Sebastian Edwards, em última análise, sustenta que os defensores da agenda pró-mercado não perderam força política exclusivamente por conta de erros e resultados negativos em questões sociais específicas. A história demonstra, de fato, o contrário: a liberalização da economia foi o fator que impulsionou o desenvolvimento do Chile para níveis mais elevados. Eles foram derrotados porque não conseguiram demonstrar convincentemente a superioridade de suas visões de mundo em relação à extrema-esquerda. Edwards termina o seu livro advertindo que: “é possível que, em uma ou duas gerações, o Chile volte à posição que ocupou na maior parte do século XX: no meio do pelotão latino-americano”.

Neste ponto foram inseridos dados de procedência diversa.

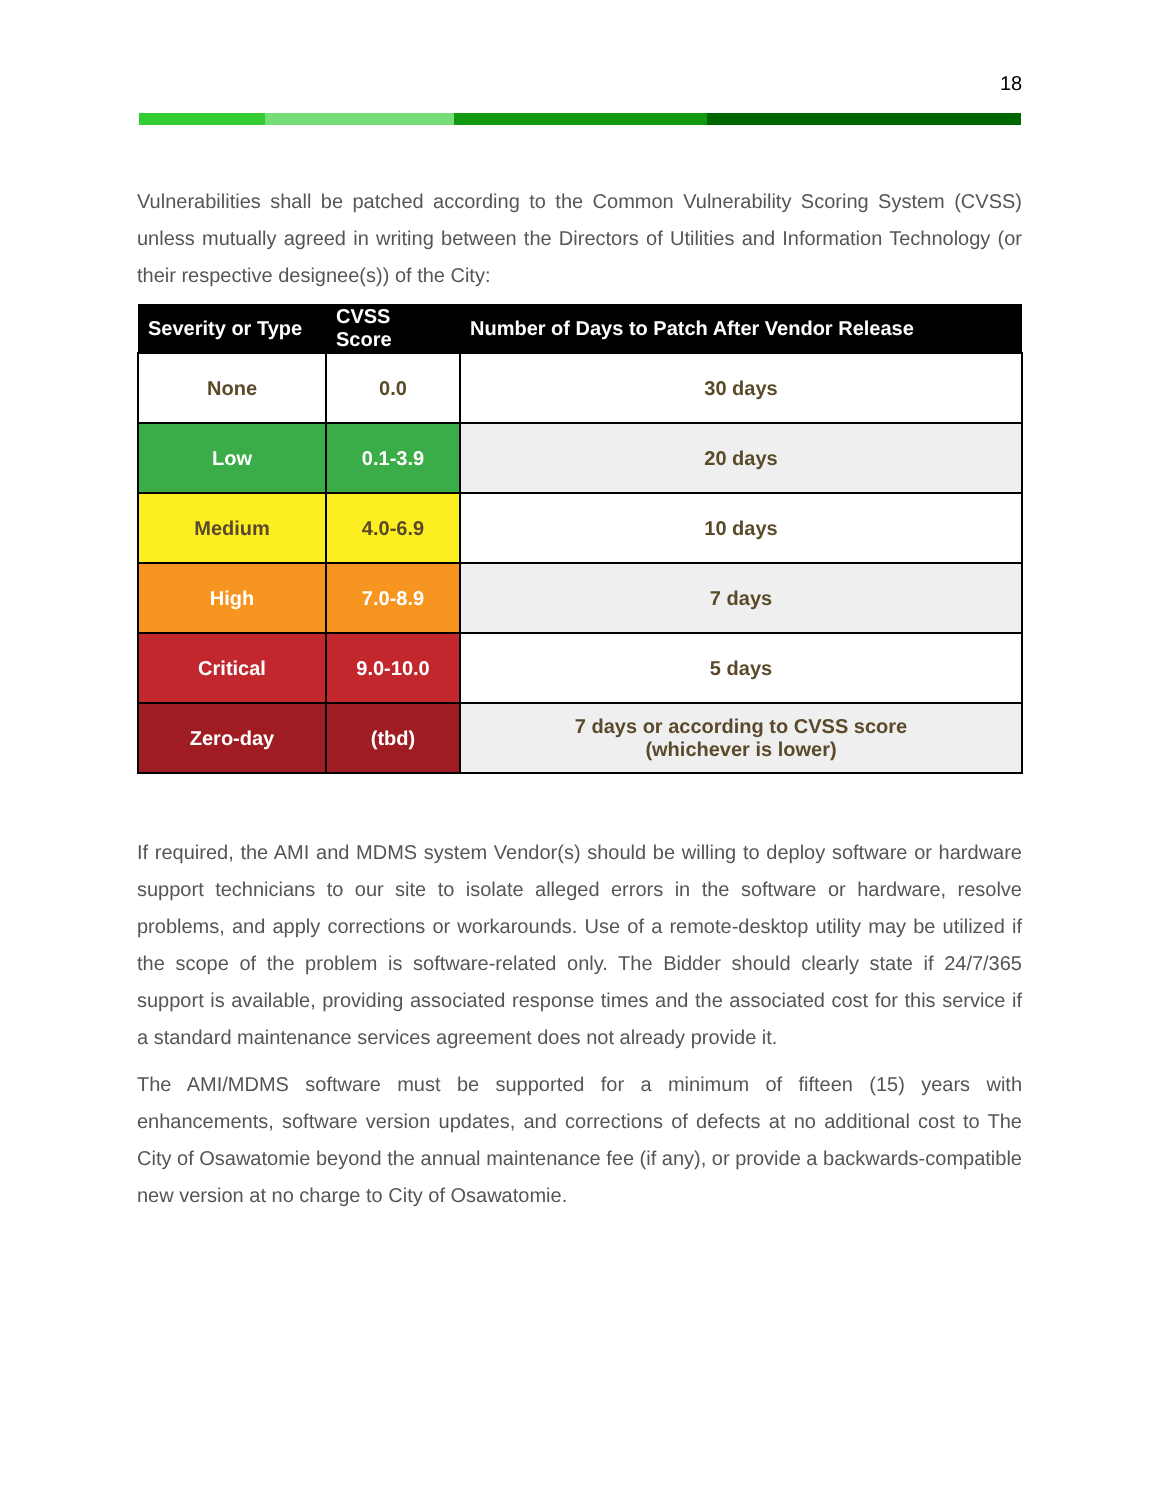18
Vulnerabilities shall be patched according to the Common Vulnerability Scoring System (CVSS) unless mutually agreed in writing between the Directors of Utilities and Information Technology (or their respective designee(s)) of the City:
| Severity or Type | CVSS Score | Number of Days to Patch After Vendor Release |
| --- | --- | --- |
| None | 0.0 | 30 days |
| Low | 0.1-3.9 | 20 days |
| Medium | 4.0-6.9 | 10 days |
| High | 7.0-8.9 | 7 days |
| Critical | 9.0-10.0 | 5 days |
| Zero-day | (tbd) | 7 days or according to CVSS score (whichever is lower) |
If required, the AMI and MDMS system Vendor(s) should be willing to deploy software or hardware support technicians to our site to isolate alleged errors in the software or hardware, resolve problems, and apply corrections or workarounds. Use of a remote-desktop utility may be utilized if the scope of the problem is software-related only. The Bidder should clearly state if 24/7/365 support is available, providing associated response times and the associated cost for this service if a standard maintenance services agreement does not already provide it.
The AMI/MDMS software must be supported for a minimum of fifteen (15) years with enhancements, software version updates, and corrections of defects at no additional cost to The City of Osawatomie beyond the annual maintenance fee (if any), or provide a backwards-compatible new version at no charge to City of Osawatomie.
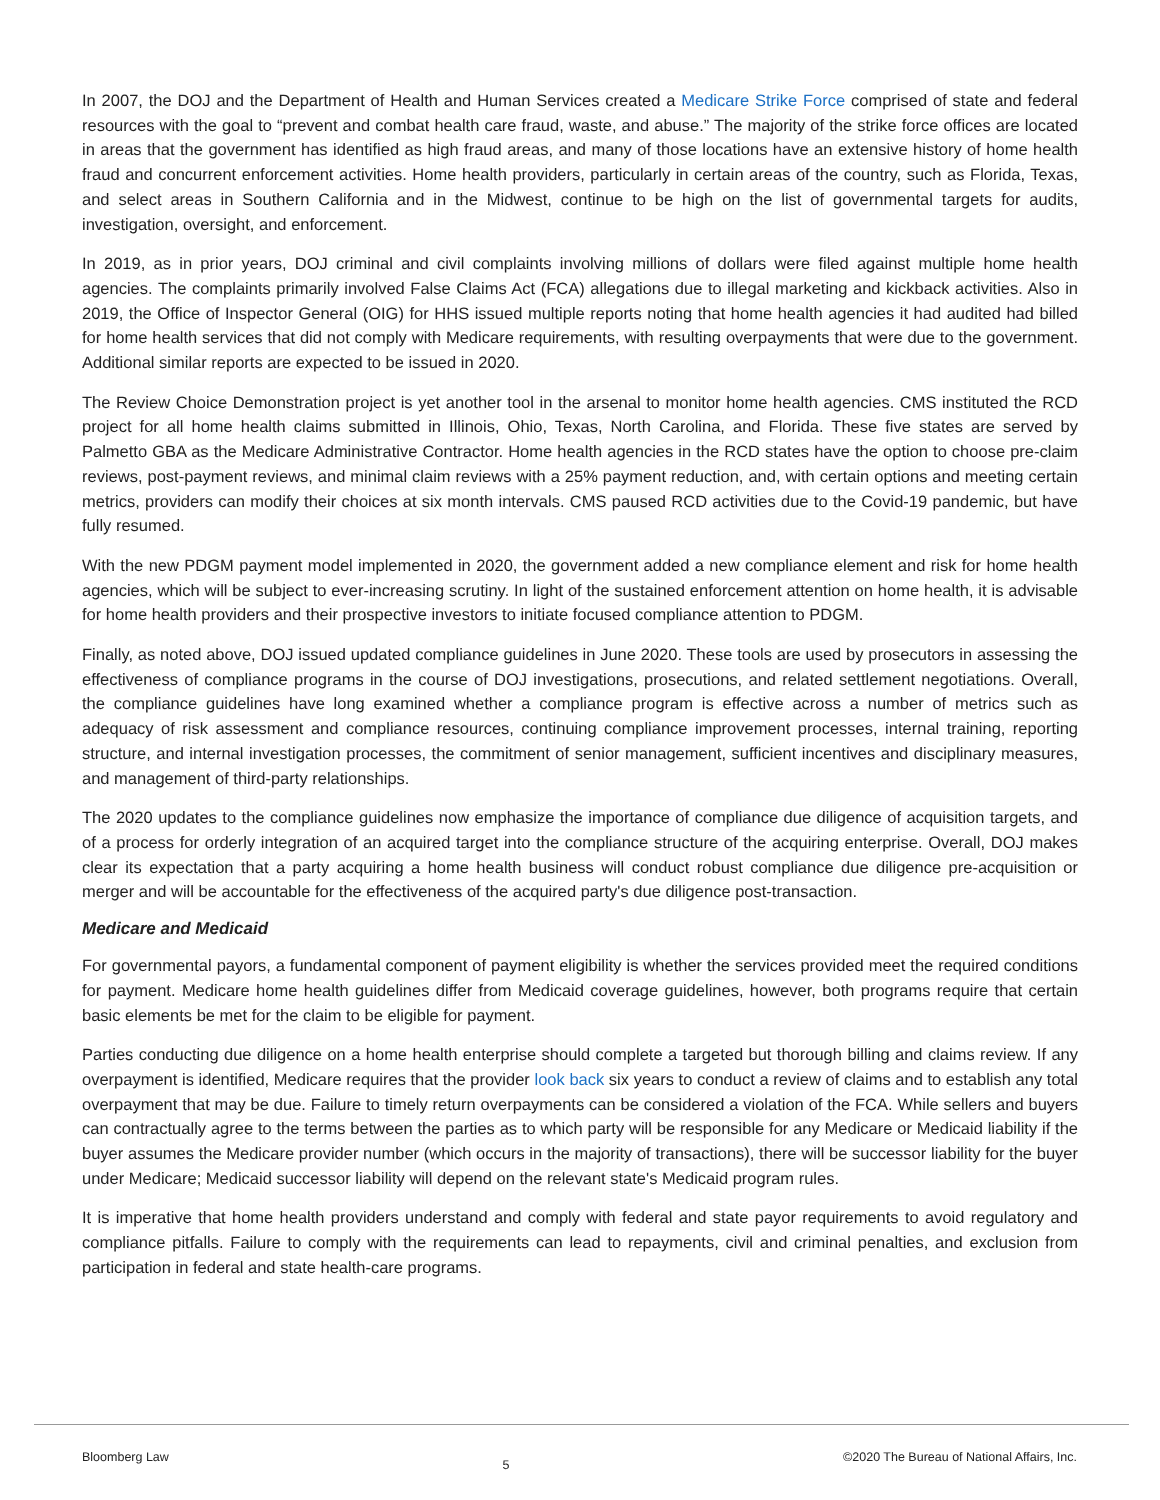In 2007, the DOJ and the Department of Health and Human Services created a Medicare Strike Force comprised of state and federal resources with the goal to “prevent and combat health care fraud, waste, and abuse.” The majority of the strike force offices are located in areas that the government has identified as high fraud areas, and many of those locations have an extensive history of home health fraud and concurrent enforcement activities. Home health providers, particularly in certain areas of the country, such as Florida, Texas, and select areas in Southern California and in the Midwest, continue to be high on the list of governmental targets for audits, investigation, oversight, and enforcement.
In 2019, as in prior years, DOJ criminal and civil complaints involving millions of dollars were filed against multiple home health agencies. The complaints primarily involved False Claims Act (FCA) allegations due to illegal marketing and kickback activities. Also in 2019, the Office of Inspector General (OIG) for HHS issued multiple reports noting that home health agencies it had audited had billed for home health services that did not comply with Medicare requirements, with resulting overpayments that were due to the government. Additional similar reports are expected to be issued in 2020.
The Review Choice Demonstration project is yet another tool in the arsenal to monitor home health agencies. CMS instituted the RCD project for all home health claims submitted in Illinois, Ohio, Texas, North Carolina, and Florida. These five states are served by Palmetto GBA as the Medicare Administrative Contractor. Home health agencies in the RCD states have the option to choose pre-claim reviews, post-payment reviews, and minimal claim reviews with a 25% payment reduction, and, with certain options and meeting certain metrics, providers can modify their choices at six month intervals. CMS paused RCD activities due to the Covid-19 pandemic, but have fully resumed.
With the new PDGM payment model implemented in 2020, the government added a new compliance element and risk for home health agencies, which will be subject to ever-increasing scrutiny. In light of the sustained enforcement attention on home health, it is advisable for home health providers and their prospective investors to initiate focused compliance attention to PDGM.
Finally, as noted above, DOJ issued updated compliance guidelines in June 2020. These tools are used by prosecutors in assessing the effectiveness of compliance programs in the course of DOJ investigations, prosecutions, and related settlement negotiations. Overall, the compliance guidelines have long examined whether a compliance program is effective across a number of metrics such as adequacy of risk assessment and compliance resources, continuing compliance improvement processes, internal training, reporting structure, and internal investigation processes, the commitment of senior management, sufficient incentives and disciplinary measures, and management of third-party relationships.
The 2020 updates to the compliance guidelines now emphasize the importance of compliance due diligence of acquisition targets, and of a process for orderly integration of an acquired target into the compliance structure of the acquiring enterprise. Overall, DOJ makes clear its expectation that a party acquiring a home health business will conduct robust compliance due diligence pre-acquisition or merger and will be accountable for the effectiveness of the acquired party's due diligence post-transaction.
Medicare and Medicaid
For governmental payors, a fundamental component of payment eligibility is whether the services provided meet the required conditions for payment. Medicare home health guidelines differ from Medicaid coverage guidelines, however, both programs require that certain basic elements be met for the claim to be eligible for payment.
Parties conducting due diligence on a home health enterprise should complete a targeted but thorough billing and claims review. If any overpayment is identified, Medicare requires that the provider look back six years to conduct a review of claims and to establish any total overpayment that may be due. Failure to timely return overpayments can be considered a violation of the FCA. While sellers and buyers can contractually agree to the terms between the parties as to which party will be responsible for any Medicare or Medicaid liability if the buyer assumes the Medicare provider number (which occurs in the majority of transactions), there will be successor liability for the buyer under Medicare; Medicaid successor liability will depend on the relevant state's Medicaid program rules.
It is imperative that home health providers understand and comply with federal and state payor requirements to avoid regulatory and compliance pitfalls. Failure to comply with the requirements can lead to repayments, civil and criminal penalties, and exclusion from participation in federal and state health-care programs.
Bloomberg Law 5 ©2020 The Bureau of National Affairs, Inc.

“O Projeto Chile” é uma leitura indispensável para aqueles que se importam com o futuro do Brasil. Por isso, é urgente uma tradução para português. O livro, afinal, nos dá uma compreensão mais aprofundada das políticas econômicas que auxiliaram o seu país a se tornar a economia mais rica da América Latina e a alcançar os melhores índices sociais e econômicos da região. Edwards, por outro lado, revela as falhas políticas dos grupos que não conseguiram defender o legado e a superioridade de suas ideias. No entanto, é possível que o barco das ideias esteja novamente mudando de direção no Chile. No mês passado, a direita chilena obteve uma maioria absoluta no novo conselho constituinte, o que provavelmente resultará em um novo texto constitucional que incorpore os princípios econômicos que permitiram o progresso chileno.

Ao analisar o caso do Chile, podemos extrair lições relevantes que podem direcionar o Brasil para um futuro mais próspero e sustentável. O governo Bolsonaro desenvolveu uma agenda econômica de sucesso, mas não obteve êxito eleitoral devido à falta de habilidade para defender a superioridade de suas ideias. Os liberais e conservadores brasileiros, assim como seus pares chilenos, devem buscar um apoio crescente em diversos setores da sociedade, especialmente entre as gerações mais jovens. Do contrário, seus países podem se afundar em um caos econômico e social provocado pelo socialismo, populismo e corrupção. É crucial fortalecer o debate público, educar sobre os princípios do liberalismo e conservadorismo e engajar-se ativamente na construção de uma base sólida de apoio para essas ideias, a fim de salvaguardar o progresso e evitar retrocessos em direção a políticas prejudiciais ao desenvolvimento.